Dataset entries
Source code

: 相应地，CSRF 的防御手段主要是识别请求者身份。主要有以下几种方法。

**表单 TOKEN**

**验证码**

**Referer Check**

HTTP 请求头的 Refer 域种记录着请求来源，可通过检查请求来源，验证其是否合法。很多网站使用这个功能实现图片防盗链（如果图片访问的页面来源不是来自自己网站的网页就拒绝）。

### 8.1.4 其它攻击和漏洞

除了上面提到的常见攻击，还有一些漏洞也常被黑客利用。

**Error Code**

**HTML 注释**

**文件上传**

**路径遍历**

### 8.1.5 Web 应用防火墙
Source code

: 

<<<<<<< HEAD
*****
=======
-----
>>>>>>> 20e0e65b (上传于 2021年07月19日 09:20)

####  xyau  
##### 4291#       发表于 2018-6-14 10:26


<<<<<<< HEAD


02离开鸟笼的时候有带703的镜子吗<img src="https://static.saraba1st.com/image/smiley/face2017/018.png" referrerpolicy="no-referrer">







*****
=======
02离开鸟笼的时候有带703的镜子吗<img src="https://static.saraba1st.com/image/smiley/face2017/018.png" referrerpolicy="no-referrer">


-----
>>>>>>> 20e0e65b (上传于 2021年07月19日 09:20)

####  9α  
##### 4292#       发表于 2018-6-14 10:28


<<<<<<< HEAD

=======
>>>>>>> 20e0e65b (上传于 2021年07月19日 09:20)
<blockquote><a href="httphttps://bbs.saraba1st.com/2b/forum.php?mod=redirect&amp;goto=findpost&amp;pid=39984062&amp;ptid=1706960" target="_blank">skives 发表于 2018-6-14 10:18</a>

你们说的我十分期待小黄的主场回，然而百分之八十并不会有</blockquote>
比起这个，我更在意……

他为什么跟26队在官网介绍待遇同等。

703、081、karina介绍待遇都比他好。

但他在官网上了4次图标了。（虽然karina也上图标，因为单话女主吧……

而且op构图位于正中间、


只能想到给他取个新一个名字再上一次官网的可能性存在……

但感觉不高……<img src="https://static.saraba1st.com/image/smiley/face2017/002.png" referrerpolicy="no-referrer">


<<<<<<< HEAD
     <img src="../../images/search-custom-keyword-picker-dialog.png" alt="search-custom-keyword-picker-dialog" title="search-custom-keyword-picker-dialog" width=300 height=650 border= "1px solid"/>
...
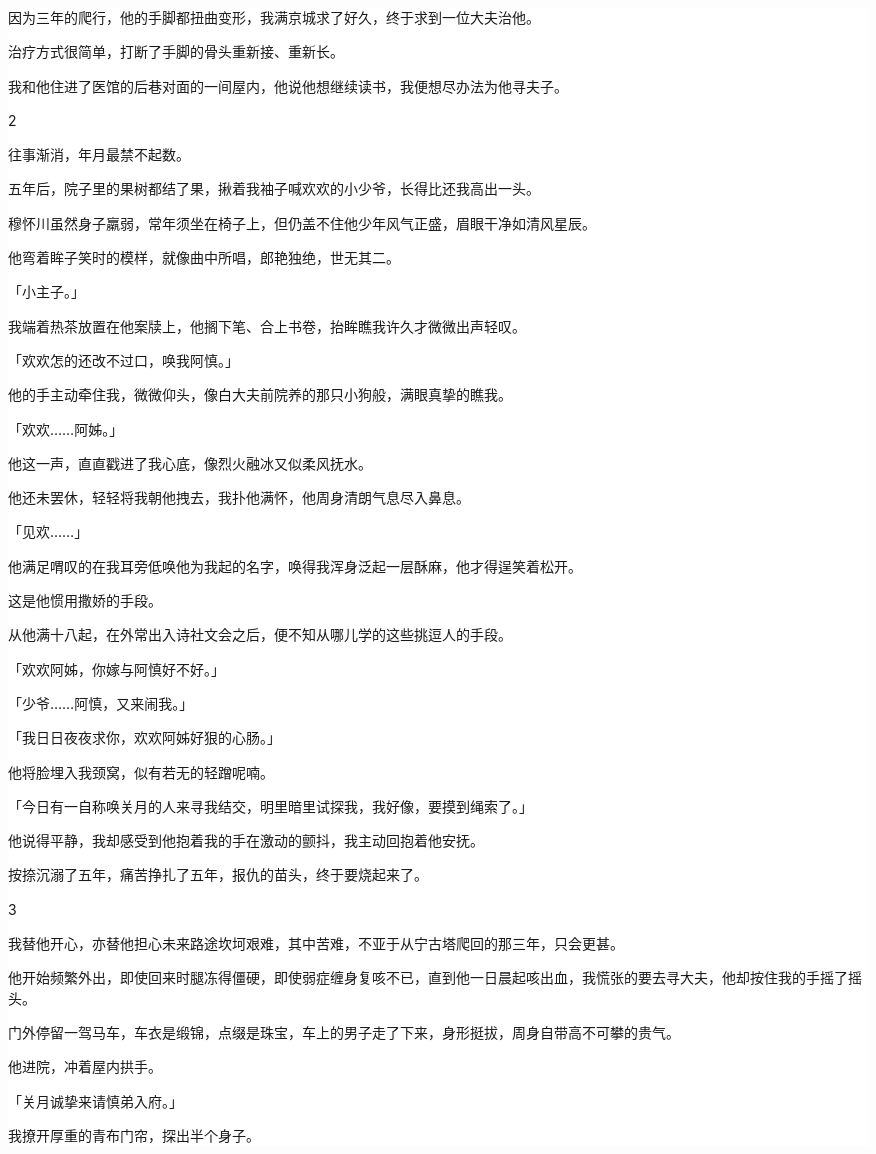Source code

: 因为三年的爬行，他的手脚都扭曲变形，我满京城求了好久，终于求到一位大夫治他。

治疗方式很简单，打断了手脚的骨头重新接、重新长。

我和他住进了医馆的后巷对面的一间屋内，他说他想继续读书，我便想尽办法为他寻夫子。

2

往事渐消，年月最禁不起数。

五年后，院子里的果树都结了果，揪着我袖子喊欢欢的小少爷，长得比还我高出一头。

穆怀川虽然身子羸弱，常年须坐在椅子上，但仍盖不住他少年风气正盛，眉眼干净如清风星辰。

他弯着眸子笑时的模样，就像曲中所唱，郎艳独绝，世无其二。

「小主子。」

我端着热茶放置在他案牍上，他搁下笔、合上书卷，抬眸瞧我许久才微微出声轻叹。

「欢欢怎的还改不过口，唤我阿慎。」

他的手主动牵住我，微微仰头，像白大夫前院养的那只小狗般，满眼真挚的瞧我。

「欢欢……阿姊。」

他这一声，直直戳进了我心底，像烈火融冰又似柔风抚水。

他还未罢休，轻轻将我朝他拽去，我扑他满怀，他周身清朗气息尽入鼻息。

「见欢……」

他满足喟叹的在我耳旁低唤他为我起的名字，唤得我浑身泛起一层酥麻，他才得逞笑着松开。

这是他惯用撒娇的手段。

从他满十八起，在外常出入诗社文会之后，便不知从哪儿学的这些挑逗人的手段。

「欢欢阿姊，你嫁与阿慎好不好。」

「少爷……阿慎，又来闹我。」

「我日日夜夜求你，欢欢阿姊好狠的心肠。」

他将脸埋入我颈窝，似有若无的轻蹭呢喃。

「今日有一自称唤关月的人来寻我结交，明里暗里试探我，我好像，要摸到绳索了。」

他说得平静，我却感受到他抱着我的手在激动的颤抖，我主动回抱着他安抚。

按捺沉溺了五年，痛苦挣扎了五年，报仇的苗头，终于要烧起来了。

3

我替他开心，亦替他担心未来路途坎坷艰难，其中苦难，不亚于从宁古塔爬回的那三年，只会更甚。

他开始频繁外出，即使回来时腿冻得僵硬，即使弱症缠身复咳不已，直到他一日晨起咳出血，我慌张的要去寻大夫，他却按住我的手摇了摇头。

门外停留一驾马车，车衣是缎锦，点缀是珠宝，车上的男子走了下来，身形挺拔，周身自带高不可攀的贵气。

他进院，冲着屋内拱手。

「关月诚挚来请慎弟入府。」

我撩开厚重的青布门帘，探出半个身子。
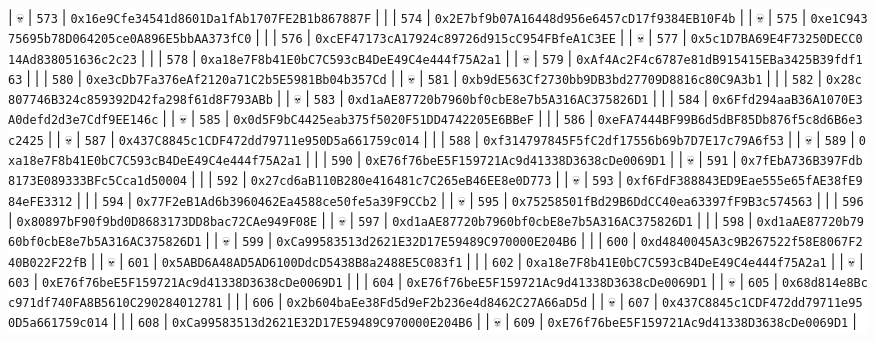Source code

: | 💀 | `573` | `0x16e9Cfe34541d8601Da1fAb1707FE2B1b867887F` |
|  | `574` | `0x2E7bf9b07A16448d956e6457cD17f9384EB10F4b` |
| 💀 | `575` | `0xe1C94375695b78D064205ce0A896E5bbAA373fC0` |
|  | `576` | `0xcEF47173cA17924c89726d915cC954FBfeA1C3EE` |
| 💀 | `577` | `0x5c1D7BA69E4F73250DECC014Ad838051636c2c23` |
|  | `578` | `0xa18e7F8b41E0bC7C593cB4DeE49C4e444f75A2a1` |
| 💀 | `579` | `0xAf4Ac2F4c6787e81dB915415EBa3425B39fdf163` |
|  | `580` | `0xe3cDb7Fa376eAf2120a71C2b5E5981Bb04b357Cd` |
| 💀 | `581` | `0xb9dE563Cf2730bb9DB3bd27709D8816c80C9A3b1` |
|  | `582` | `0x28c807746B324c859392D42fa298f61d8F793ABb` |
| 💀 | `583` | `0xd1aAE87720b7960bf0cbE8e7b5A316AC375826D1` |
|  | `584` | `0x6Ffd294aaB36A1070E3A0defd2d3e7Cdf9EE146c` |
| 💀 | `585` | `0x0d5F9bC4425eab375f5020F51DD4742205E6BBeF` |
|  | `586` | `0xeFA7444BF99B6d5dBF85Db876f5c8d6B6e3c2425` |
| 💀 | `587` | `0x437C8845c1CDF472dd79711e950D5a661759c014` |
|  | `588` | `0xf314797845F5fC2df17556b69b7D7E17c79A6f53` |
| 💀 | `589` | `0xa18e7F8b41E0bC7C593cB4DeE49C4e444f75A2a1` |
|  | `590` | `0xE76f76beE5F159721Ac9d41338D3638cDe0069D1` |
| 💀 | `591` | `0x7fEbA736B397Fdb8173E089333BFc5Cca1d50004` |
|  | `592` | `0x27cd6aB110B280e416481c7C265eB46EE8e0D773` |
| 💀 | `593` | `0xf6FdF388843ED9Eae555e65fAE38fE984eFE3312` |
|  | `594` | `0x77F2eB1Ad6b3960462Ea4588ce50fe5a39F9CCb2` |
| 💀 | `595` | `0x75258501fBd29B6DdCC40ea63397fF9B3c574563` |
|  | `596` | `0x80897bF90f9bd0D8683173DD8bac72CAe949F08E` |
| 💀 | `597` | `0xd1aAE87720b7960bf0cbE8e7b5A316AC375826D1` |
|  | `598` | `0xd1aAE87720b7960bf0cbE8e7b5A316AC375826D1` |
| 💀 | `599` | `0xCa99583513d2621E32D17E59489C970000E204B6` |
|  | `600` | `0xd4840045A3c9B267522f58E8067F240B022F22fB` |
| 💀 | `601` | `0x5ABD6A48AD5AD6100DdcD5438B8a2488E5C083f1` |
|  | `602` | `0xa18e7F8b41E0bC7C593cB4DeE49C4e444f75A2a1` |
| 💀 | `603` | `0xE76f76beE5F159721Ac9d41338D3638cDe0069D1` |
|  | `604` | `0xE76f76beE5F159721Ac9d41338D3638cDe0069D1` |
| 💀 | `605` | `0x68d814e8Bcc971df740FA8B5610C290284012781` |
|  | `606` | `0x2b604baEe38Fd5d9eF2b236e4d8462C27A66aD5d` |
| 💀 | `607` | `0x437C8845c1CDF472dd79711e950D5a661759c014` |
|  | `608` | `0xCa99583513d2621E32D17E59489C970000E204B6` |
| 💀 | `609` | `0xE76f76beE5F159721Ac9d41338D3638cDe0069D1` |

▸ TASK TO COMPLETE: Give back, exactly as written, the stretch from the line with "发表于 2018-6-14 10:18</a>" through the line with "703、081、karina介绍待遇都比他好。", and no other lines from the records above.

▸ WRITTEN ANSWER:
<blockquote><a href="httphttps://bbs.saraba1st.com/2b/forum.php?mod=redirect&amp;goto=findpost&amp;pid=39984062&amp;ptid=1706960" target="_blank">skives 发表于 2018-6-14 10:18</a>

你们说的我十分期待小黄的主场回，然而百分之八十并不会有</blockquote>
比起这个，我更在意……

他为什么跟26队在官网介绍待遇同等。

703、081、karina介绍待遇都比他好。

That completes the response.